**Work item:**
In your copy, each record should read exactly as it does below, and no pictures should be present.

**The data:**
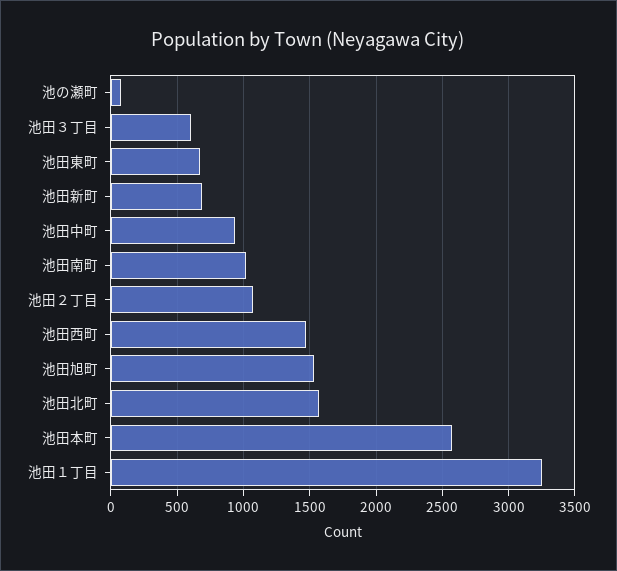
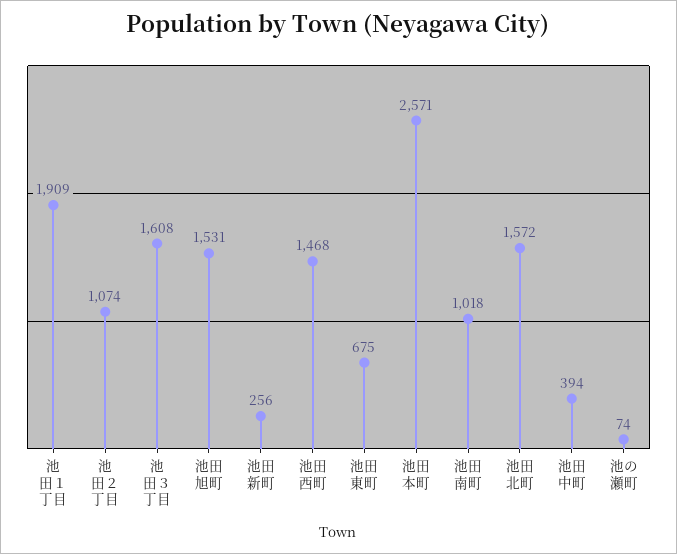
  {
    "池の瀬町": 74,
-   "池田３丁目": 600,
+   "池田３丁目": 1608,
    "池田東町": 675,
-   "池田新町": 700,
+   "池田新町": 256,
-   "池田中町": 950,
+   "池田中町": 394,
    "池田南町": 1018,
    "池田２丁目": 1074,
    "池田西町": 1468,
    "池田旭町": 1531,
    "池田北町": 1572,
    "池田本町": 2571,
-   "池田１丁目": 3250
+   "池田１丁目": 1909
  }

**Response to the task:**
  {
    "池の瀬町": 74,
-   "池田３丁目": 600,
+   "池田３丁目": 1608,
    "池田東町": 675,
-   "池田新町": 700,
+   "池田新町": 256,
-   "池田中町": 950,
+   "池田中町": 394,
    "池田南町": 1018,
    "池田２丁目": 1074,
    "池田西町": 1468,
    "池田旭町": 1531,
    "池田北町": 1572,
    "池田本町": 2571,
-   "池田１丁目": 3250
+   "池田１丁目": 1909
  }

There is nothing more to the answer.